Named featured artist of the Bayou City Art Festival Downtown, Hillberry personalizes art in the style of M. C. Escher, pushing the limits of realism in his distinctive trompe l'oeil ("trick the eye") drawings; his photo realistic objects appear three-dimensional in a two-dimensional, black and white world. Hillberry's art will be showcased at the 12th Annual Bayou City Art Festival Downtown Saturday and Sunday, October 18-19.
In a new twist for the Festival, J.D. is creating a trompe l'oeil self-portrait where the subject. J.D., is drawing on a blank piece of art paper. In the image, the J.D. figure wears the official Bayou City Art Festival Downtown T-shirt, which, of course, showcases his self-portrait drawing on the blank paper. It's an image within an image. On the original artwork, available for sale at the Festival, the paper is intentionally left blank so that it may be customized for the patron who purchases the piece. i.e. to add the art collector's name, for instance.)

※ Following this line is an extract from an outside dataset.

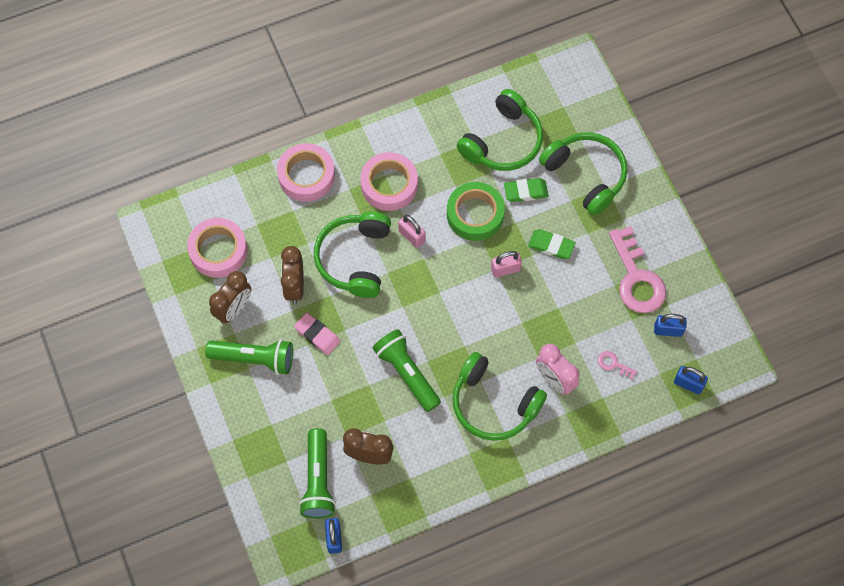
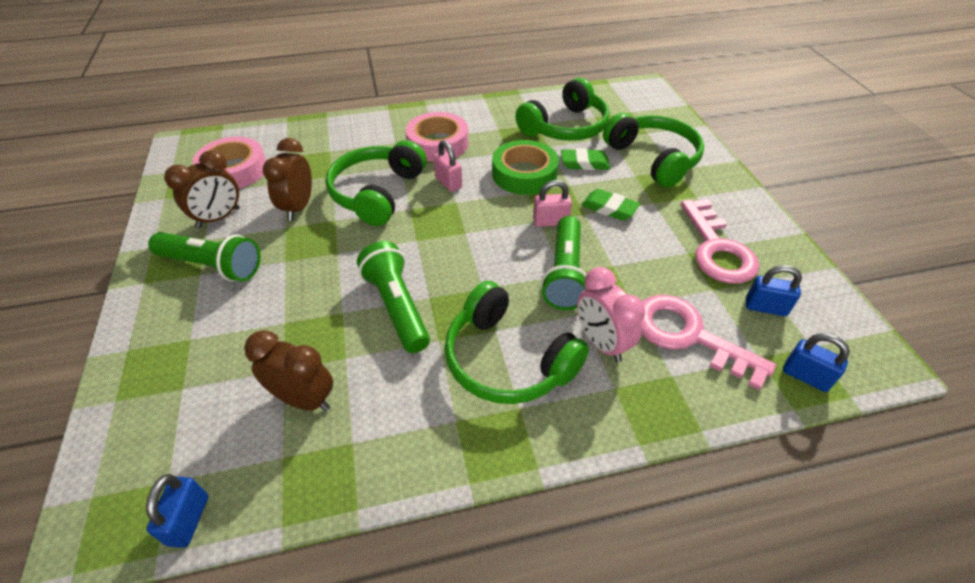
camera: 10 degrees right, 20 degrees down
(306, 176) = (356, 129): pink tape -> none
(317, 335) = (301, 253): pink eraser -> none
(318, 480) = (212, 422): green flashlight -> green flashlight (564, 274)
(613, 364) = (688, 336): pink key -> pink key, size x2.37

"M.C. Escher has been a big influence on me and my work since my childhood," said the Westminster, Colorado-based Hillberry, who describes the noted 20th century woodcut and etching genius as his hero. "I've studied Escher's ideas of 2-D versus 3-D and have expanded them to include trompe l'oeil aspects. Escher never tried to convince the viewer that his work contained three-dimensional objects. I've tried to combine some of his basic ideas with aspects of trompe l'oeil," he explained." Coincidentally, Hillberry shares Escher's birthday, June 17.

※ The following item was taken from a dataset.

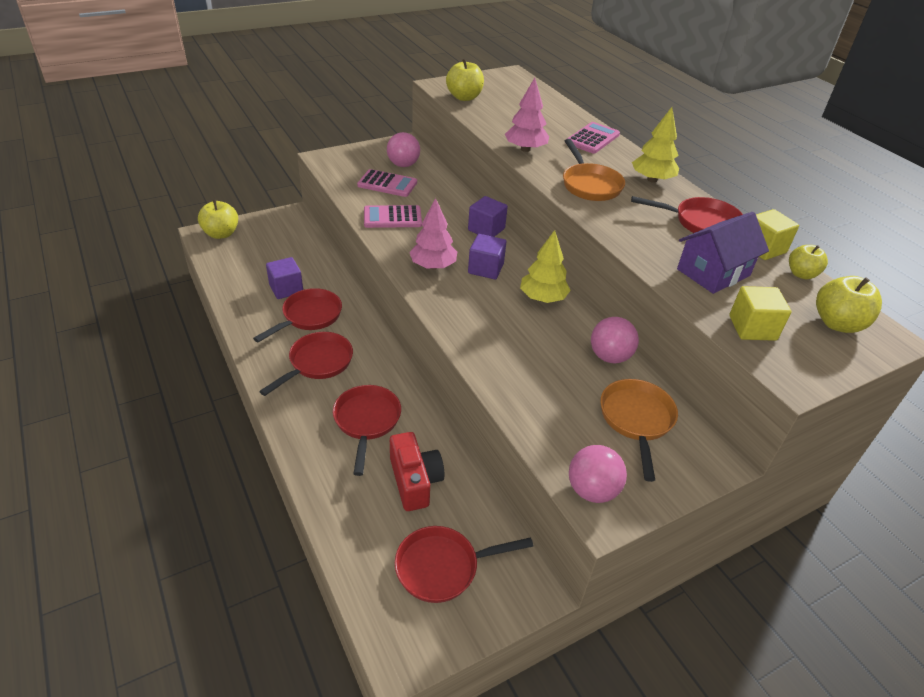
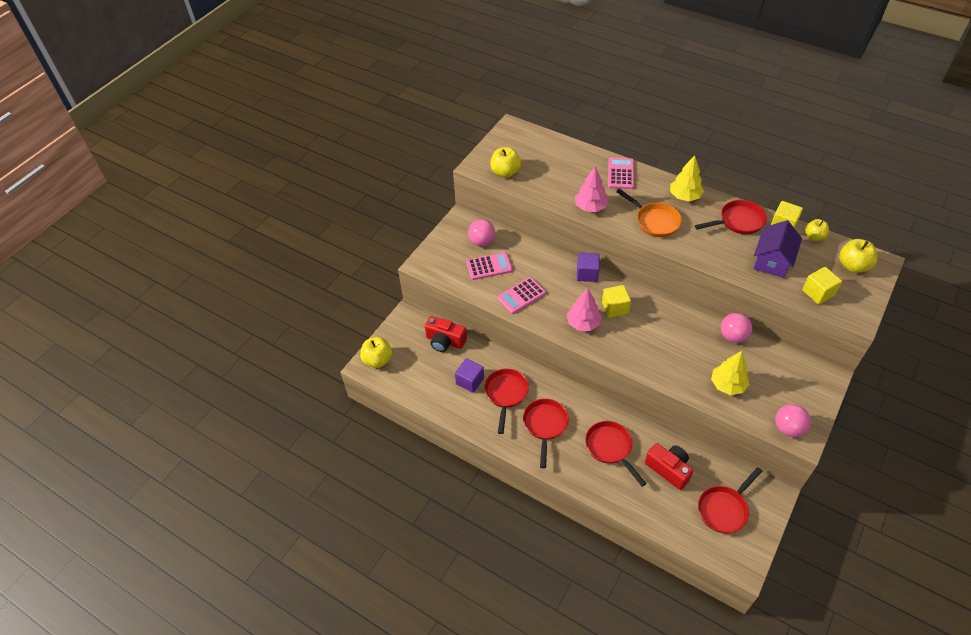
camera: 25 degrees left, 10 degrees up
(301, 248) = (445, 341): none -> red camera
(485, 268) = (615, 308): purple cube -> yellow cube
(543, 298) = (665, 313): yellow tree -> yellow tree (727, 385)
(636, 420) = (776, 372): orange pan -> none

The juried Bayou City Art Festival Downtown, held 10 a.m. to 6 .m. both days, will transform the urban expanses in front of City Hall and around Hermann Square on Walker, Bagby and McKinney Street and Sam Houston Park, into a magical outdoor art colony with 300 artists from throughout the U.S. and the world.
Self-taught, Hillberry put himself through a rigorous curriculum of anatomy and perspective studies to develop his drawing techniques. "I didn't plan on a career in art," says the music major graduate whose first career was performing in touring bands as a drummer and singer. He performed at night and cultivated his visual art talents during the day.

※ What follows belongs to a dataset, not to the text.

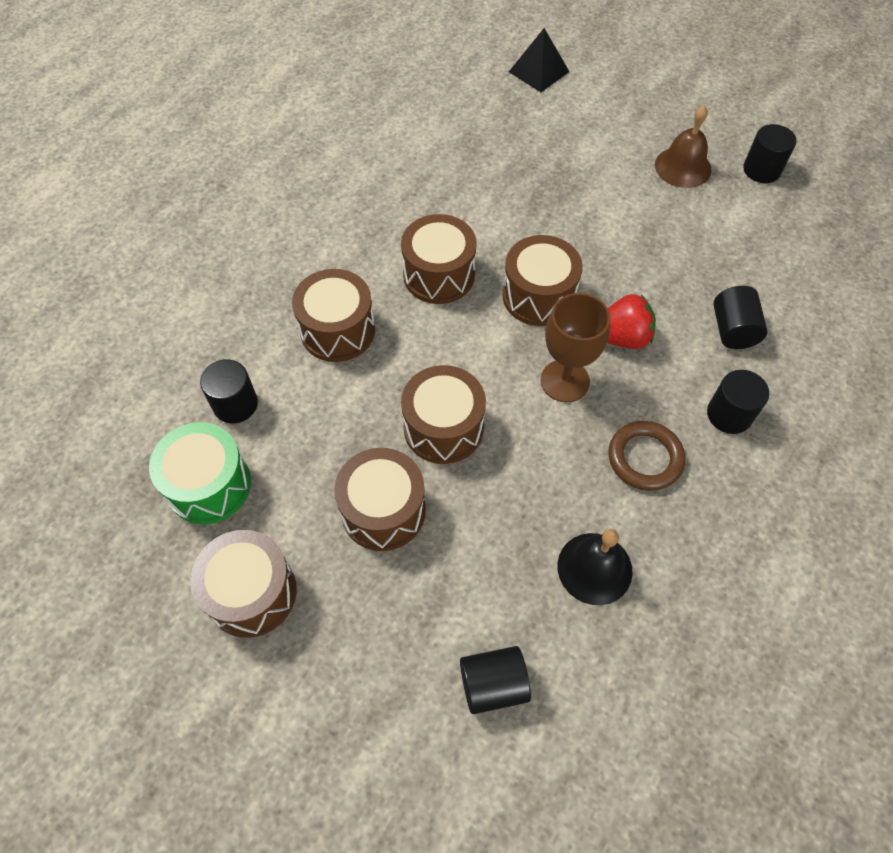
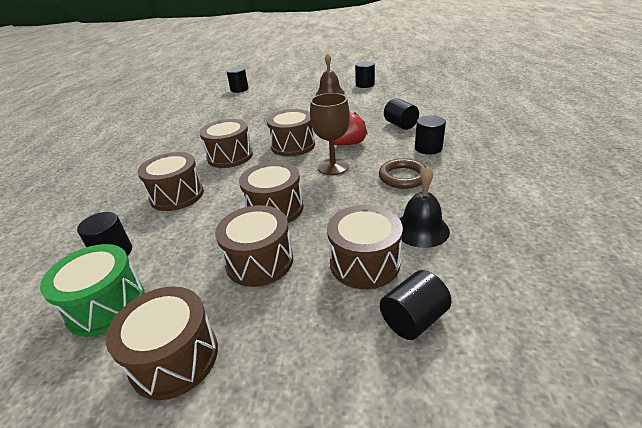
camera: 25 degrees left, 25 degrees down
(494, 581) = (364, 263): none -> brown drum
(539, 71) = (239, 89): black pyramid -> black cylinder

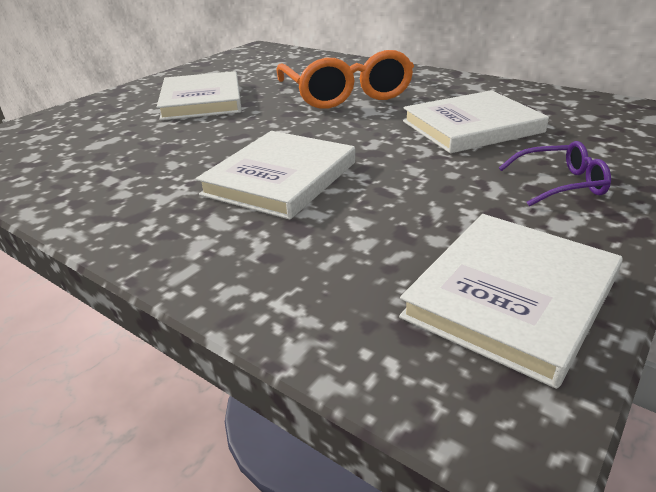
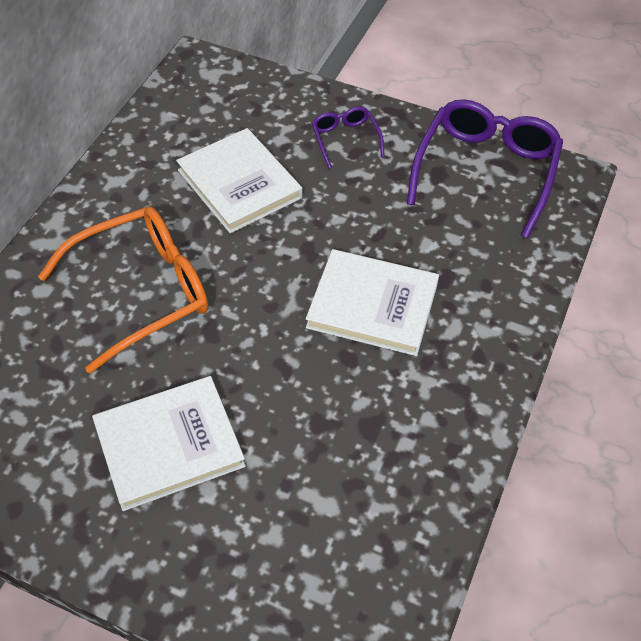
camera: 105 degrees left, 20 degrees up
(511, 297) = (486, 171): white book -> purple glasses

"Even with all of the techniques I use to speed up the drawing process, some of my original drawings have taken over three months to complete. Consequently, I only produce four or five new pieces a year," said Hillberry, who employs charcoal, graphite and carbon pencils, along with adept interplays of light, reflection and shadows in his works. He also produces limited edition reproductions using either offset lithography or the Giclee printing process for full-size and mini print reproductions.
Hillberry has garnered more than 36 awards in juried art exhibitions throughout Colorado, Wyoming and New Mexico, including nine "Best of Show" awards, nine "First Place" awards and six "Best of Media" awards. His 1999 "how-to" book, Drawing Realistic Textures in Pencil (Northlight Books), which sold more than 50,000 copies worldwide, recently was translated into Chinese. An original Hillberry trompe l'loeil drawing was published in the book, Incredible Optical Illusions (Quarto Publications, London).